■ Activity
Which lines below include "with"? Copy them all.

Stored entries
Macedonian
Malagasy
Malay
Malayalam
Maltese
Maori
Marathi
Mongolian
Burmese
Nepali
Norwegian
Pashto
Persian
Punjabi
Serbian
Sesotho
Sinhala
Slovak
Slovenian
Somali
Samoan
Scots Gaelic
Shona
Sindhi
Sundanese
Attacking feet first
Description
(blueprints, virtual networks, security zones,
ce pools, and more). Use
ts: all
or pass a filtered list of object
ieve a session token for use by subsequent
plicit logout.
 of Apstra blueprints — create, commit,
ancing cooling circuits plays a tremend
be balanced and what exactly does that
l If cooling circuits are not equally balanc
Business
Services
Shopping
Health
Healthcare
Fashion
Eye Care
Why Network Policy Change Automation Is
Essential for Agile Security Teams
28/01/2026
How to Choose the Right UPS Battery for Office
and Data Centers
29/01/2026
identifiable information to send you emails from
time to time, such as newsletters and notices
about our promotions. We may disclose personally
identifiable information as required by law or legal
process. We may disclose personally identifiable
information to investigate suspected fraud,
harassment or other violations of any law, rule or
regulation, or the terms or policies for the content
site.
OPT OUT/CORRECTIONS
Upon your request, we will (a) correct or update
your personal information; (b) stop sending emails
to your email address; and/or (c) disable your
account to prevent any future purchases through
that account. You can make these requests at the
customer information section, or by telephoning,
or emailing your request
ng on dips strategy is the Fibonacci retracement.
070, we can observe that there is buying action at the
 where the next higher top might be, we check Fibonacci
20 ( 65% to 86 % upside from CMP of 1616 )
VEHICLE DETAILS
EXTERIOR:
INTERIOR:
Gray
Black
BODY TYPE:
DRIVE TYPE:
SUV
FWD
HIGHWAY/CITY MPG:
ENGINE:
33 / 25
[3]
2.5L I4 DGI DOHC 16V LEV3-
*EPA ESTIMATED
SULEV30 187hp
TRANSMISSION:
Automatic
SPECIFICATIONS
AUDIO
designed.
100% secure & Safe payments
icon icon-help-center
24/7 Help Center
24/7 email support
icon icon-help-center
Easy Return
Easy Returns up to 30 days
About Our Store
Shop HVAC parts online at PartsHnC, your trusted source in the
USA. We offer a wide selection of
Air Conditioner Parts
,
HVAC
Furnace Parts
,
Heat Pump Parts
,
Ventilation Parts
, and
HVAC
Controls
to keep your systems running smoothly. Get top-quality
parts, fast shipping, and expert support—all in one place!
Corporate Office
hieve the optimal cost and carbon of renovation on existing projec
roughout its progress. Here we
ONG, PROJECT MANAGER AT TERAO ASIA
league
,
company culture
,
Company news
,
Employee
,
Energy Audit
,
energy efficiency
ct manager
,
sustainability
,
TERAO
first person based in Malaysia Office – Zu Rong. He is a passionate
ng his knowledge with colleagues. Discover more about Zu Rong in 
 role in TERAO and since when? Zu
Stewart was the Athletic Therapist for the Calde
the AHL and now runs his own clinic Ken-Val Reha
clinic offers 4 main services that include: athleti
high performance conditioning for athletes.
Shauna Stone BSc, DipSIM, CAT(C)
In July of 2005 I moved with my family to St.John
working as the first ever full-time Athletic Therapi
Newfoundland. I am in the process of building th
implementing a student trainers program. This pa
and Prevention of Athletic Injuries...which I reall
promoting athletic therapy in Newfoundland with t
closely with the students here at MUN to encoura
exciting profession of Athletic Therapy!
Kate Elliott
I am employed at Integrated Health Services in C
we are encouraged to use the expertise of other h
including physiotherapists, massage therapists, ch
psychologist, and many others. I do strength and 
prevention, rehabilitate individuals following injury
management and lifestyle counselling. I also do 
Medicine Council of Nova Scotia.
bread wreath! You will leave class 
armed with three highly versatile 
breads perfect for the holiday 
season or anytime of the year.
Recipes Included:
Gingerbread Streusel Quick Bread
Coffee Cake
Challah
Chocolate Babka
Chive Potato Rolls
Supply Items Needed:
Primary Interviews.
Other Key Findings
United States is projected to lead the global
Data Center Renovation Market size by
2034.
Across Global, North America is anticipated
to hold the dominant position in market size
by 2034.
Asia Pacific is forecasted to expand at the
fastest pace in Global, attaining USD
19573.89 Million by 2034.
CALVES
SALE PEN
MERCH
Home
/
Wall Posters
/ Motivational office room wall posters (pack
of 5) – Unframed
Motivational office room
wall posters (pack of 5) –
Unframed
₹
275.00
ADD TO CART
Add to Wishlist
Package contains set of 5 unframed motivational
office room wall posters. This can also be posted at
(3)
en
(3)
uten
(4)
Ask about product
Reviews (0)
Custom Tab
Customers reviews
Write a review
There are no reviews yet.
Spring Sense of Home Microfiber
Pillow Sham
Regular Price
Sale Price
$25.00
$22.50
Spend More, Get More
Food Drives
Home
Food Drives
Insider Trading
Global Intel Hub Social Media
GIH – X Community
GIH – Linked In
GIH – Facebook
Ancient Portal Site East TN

■ Solution for this problem
ng his knowledge with colleagues. Discover more about Zu Rong in 
In July of 2005 I moved with my family to St.John
promoting athletic therapy in Newfoundland with t
closely with the students here at MUN to encoura
armed with three highly versatile 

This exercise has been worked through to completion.